Stimmen zum Spiel

"Wie erwartet war es ein sehr ausgeglichenes Spiel zwischen zwei technisch starken und sehr gut eingestellten Mannschaften, die beide ehrgeizige Ziele haben. Selbst wenn sie in Ballbesitz waren, wussten wir, wie wir dagegenhalten können, und wir erspielten uns mehr Chancen. Deshalb denke ich, dass unser Sieg am Ende logisch ist. Wir entschieden, Juan Iturbe auf der Bank zu lassen, damit er in der zweiten Halbzeit mehr Frische und Kraft einbringen kann. Und genau dies geschah. Nun werde ich das Spiel Englands analysieren, bevor ich entscheide, ob ich beide Stürmer, Iturbe und Erik Lamela, von Anfang an bringe. In einem Turnier dieser Größenordnung steigt das Niveau von Tag zu Tag, von Spiel zu Spiel. Ich hoffe, dass auch wir uns steigern und im Verlauf des Wettbewerbs besser werden können." Walter Perazzo (Trainer, Argentinien)

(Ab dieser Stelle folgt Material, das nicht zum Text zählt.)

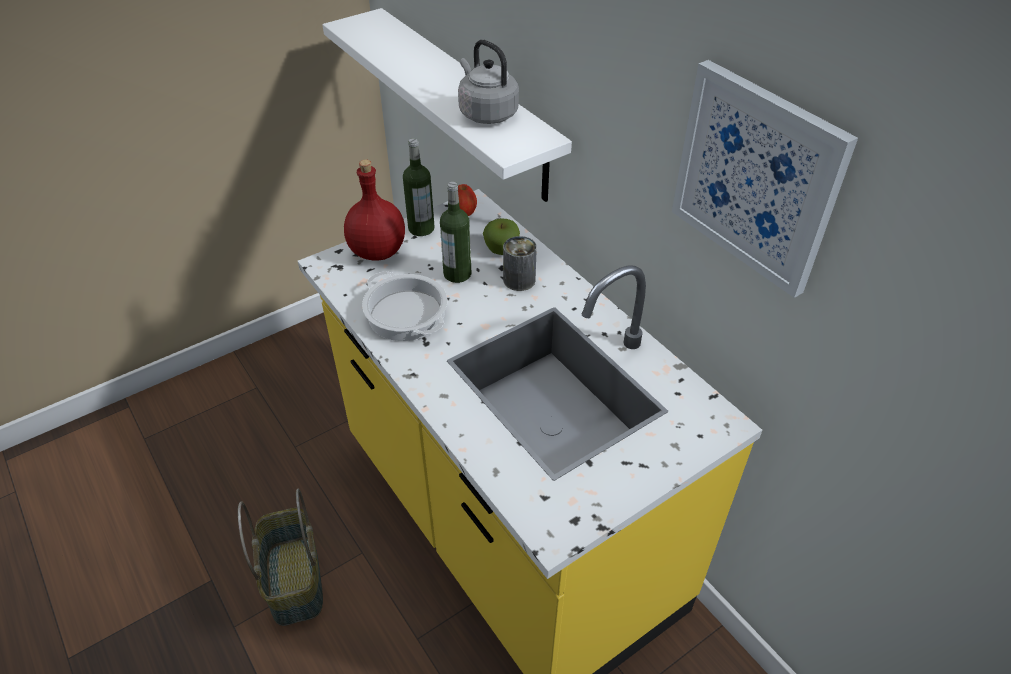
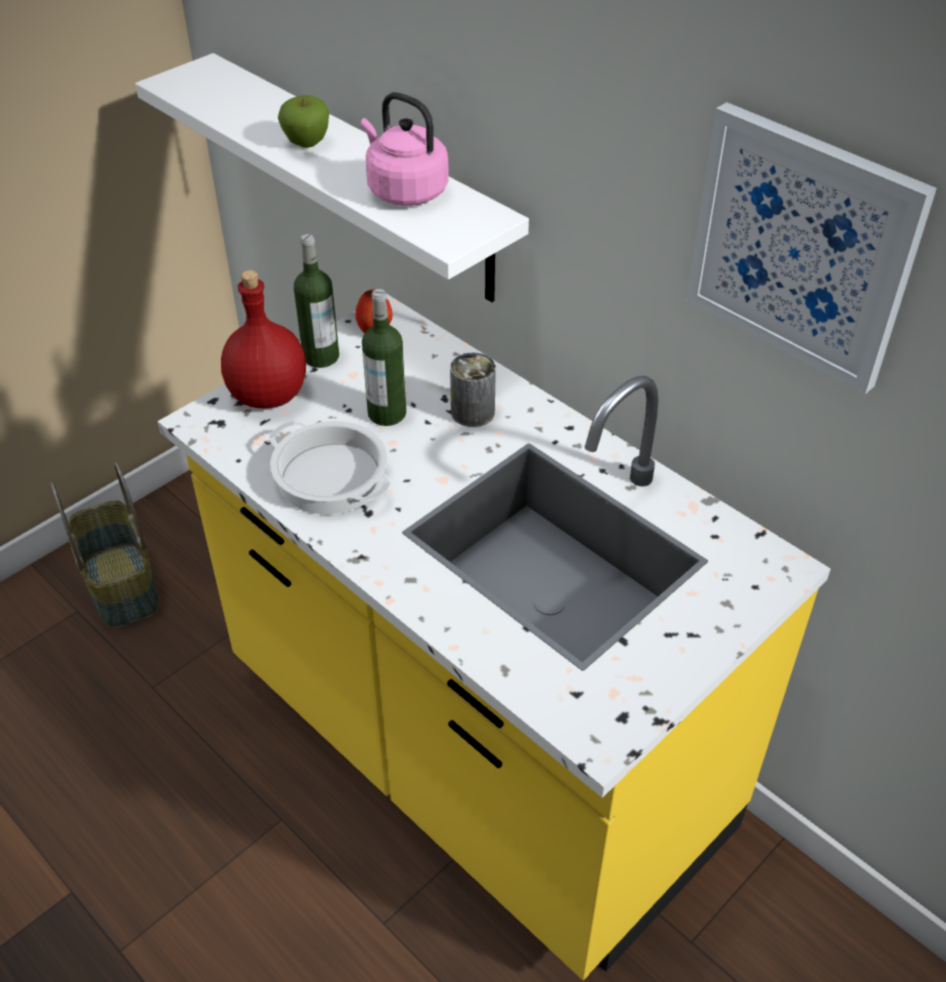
camera: 10 degrees left, 0 degrees up
(296, 580) = (196, 873): basket -> basket (123, 585)
(486, 113) = (404, 191): grey kettle -> pink kettle
(501, 250) = (439, 375): apple -> apple (306, 143)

"Wir haben versucht, ein attraktives Spiel zu bieten – wir haben offensiv begonnen und auf Sieg gespielt. Doch Argentinien ist ein großer Gegner. Sie haben auf unseren Fehler gewartet, und als er kam, haben sie ihn genutzt. Es ist eine Grundregel des Fussballs, und sie haben sie haargenau umgesetzt. In der zweiten Halbzeit gaben wir die Kontrolle über den Ball ab, und der Gegner hatte einen großartigen Spieler, Lamela, der dank seiner Klasse den Unterschied ausmachte. Es gelang uns nicht, das Tor zu erzielen, dass uns etwas mehr Freiheit gegeben hätte. Bei einer Weltmeisterschaft gibt es drei Spiele. Wir haben das erste verloren. Wir wissen nun, was wir im zweiten Spiel zu tun haben." Juan Carlos Chavez (Trainer, Mexiko)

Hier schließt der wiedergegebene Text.